- Qaleh Shisheh Location within Iran
- Coordinates: 35°46′42″N 58°56′30″E﻿ / ﻿35.77833°N 58.94167°E
- Country: Iran
- Province: Razavi Khorasan
- County: Miyan Jolgeh
- District: Belharat
- Rural District: Salari

Population (2016)
- • Total: 352
- Time zone: UTC+3:30 (IRST)

= Qaleh Shisheh =

Village in Razavi Khorasan province, Iran

Qaleh Shisheh (قلعه شيشه) (Note: Also romanized as Qal‘eh Shīsheh and Qal‘eh-ye Shīsheh) is a village in Salari Rural District of Belharat District in Miyan Jolgeh County, Razavi Khorasan province, Iran.

==Demographics==
===Population===
At the time of the 2006 National Census, the village's population was 377 in 93 households, when it was in Belharat Rural District of the former Miyan Jolgeh District (Note: Renamed the Central District of Miyan Jolgeh County) in Nishapur County.
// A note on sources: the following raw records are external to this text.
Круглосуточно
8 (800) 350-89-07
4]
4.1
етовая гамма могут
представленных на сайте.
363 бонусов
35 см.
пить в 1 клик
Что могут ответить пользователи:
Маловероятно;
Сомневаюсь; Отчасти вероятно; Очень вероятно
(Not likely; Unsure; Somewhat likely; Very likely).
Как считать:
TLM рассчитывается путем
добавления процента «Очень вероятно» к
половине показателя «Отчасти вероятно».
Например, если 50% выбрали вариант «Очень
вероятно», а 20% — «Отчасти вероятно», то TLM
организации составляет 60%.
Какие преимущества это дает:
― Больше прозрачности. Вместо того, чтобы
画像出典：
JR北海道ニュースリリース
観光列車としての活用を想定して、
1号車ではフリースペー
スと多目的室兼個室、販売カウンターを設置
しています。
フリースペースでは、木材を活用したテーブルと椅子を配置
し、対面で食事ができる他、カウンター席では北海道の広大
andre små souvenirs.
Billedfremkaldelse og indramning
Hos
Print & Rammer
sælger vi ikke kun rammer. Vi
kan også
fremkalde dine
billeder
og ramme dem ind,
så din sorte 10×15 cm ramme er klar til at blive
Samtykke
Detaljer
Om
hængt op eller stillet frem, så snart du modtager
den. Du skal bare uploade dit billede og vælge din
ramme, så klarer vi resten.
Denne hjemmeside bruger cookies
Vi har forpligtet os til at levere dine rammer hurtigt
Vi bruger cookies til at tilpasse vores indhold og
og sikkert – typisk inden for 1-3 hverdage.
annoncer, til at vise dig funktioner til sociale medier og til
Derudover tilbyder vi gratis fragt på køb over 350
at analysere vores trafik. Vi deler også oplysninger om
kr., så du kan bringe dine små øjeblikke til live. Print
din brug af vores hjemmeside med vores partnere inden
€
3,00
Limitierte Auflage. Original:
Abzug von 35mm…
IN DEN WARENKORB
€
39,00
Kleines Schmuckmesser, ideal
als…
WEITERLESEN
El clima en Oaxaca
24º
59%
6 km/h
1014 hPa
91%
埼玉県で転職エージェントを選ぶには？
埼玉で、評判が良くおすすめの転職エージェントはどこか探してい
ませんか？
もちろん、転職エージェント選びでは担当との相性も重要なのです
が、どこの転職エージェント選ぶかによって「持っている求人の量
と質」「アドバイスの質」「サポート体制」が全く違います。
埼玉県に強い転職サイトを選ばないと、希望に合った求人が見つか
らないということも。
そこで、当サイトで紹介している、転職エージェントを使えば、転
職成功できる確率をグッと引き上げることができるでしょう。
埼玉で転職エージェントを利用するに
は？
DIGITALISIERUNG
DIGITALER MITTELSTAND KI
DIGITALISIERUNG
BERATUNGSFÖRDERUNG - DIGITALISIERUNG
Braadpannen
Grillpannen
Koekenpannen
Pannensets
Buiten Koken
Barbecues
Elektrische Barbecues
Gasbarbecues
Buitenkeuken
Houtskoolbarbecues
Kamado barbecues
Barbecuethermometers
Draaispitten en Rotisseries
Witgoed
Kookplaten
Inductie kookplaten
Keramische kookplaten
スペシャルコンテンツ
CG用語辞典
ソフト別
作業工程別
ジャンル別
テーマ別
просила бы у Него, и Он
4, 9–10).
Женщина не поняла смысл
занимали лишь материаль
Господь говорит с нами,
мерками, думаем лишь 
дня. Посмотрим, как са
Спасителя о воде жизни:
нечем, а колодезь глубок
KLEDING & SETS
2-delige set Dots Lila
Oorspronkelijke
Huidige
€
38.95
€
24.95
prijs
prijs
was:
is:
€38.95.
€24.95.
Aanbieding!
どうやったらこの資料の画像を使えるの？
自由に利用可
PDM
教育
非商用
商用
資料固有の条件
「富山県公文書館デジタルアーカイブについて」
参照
The following census in 2011 counted 326 people in 95 households. The 2016 census measured the population of the village as 352 people in 112 households.

In 2023, the district was separated from the county in the establishment of Miyan Jolgeh County and renamed the Central District. The rural district was transferred to the new Belharat District, and Qaleh Shisheh was transferred to Salari Rural District created in the same district.